Faculty @LLC

Carola Barbero

Carola Barbero is a philosopher of language and literature and works mainly on empty names, on the metaphysics and ontology of fictional entities, aesthetics and emotions, the paradox of fiction, the phenomenology of reading, the distinction between literary and ordinary language. She has been visiting at the University of Auckland (2007) and visiting professor at ETH Zurich (2020). She has been member of the Steering Committee of the European Society for Analytic Philosophy (2010-2012). She is the author of many papers published in international reviews, and among her books are Madame Bovary: Something Like a Melody (Milan, 2005), Who fears Mr. Hyde? (in Italian - Genoa, 2010), Philosophy of Literature (in Italian - Rome, 2013), Meaning (in Italian, with S. Caputo - Rome 2018), The door of Phantasy (in Italian – Bologna 2019).

◆ ◆ ◆ ◆ ◆ ◆ ◆

* What you have to do: Reproduce the faculty profile between "Carola Barbero is" and "Italian – Bologna 2019).", inclusive. The records that follow have no connection to the faculty profile and come from a separate source.

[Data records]
◆ ◆ ◆ ◆ ◆ ◆ ◆

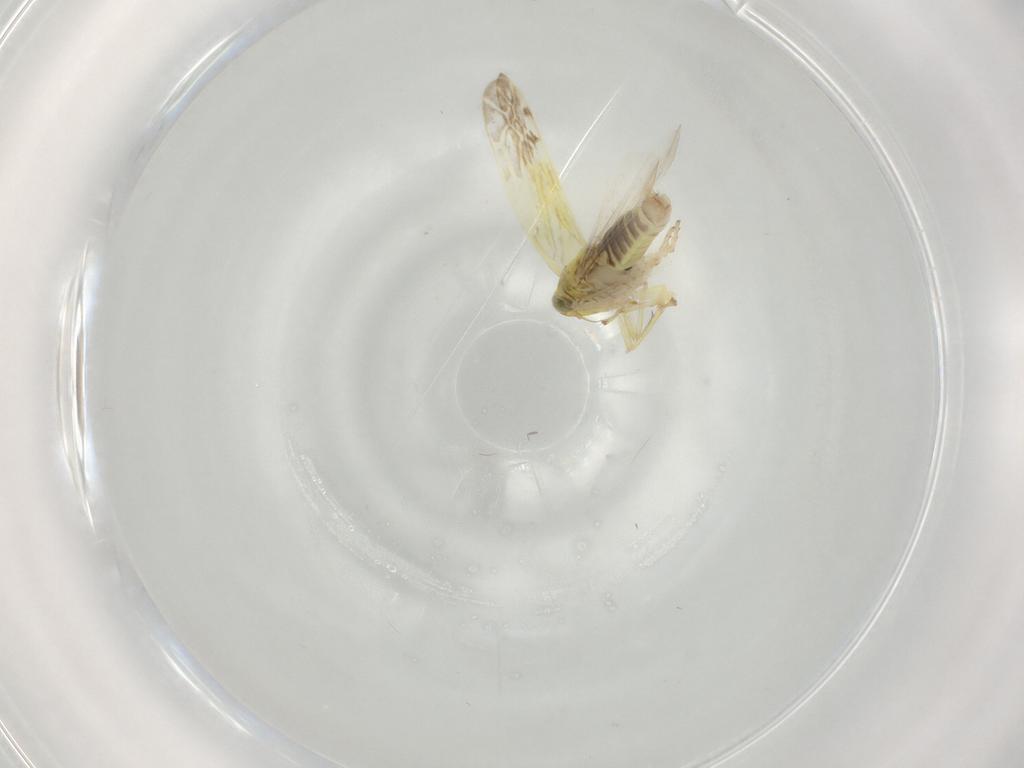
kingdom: Animalia
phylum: Arthropoda
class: Insecta
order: Hemiptera
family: Cicadellidae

◆ ◆ ◆ ◆ ◆ ◆ ◆

* Answer in full:
Carola Barbero is a philosopher of language and literature and works mainly on empty names, on the metaphysics and ontology of fictional entities, aesthetics and emotions, the paradox of fiction, the phenomenology of reading, the distinction between literary and ordinary language. She has been visiting at the University of Auckland (2007) and visiting professor at ETH Zurich (2020). She has been member of the Steering Committee of the European Society for Analytic Philosophy (2010-2012). She is the author of many papers published in international reviews, and among her books are Madame Bovary: Something Like a Melody (Milan, 2005), Who fears Mr. Hyde? (in Italian - Genoa, 2010), Philosophy of Literature (in Italian - Rome, 2013), Meaning (in Italian, with S. Caputo - Rome 2018), The door of Phantasy (in Italian – Bologna 2019).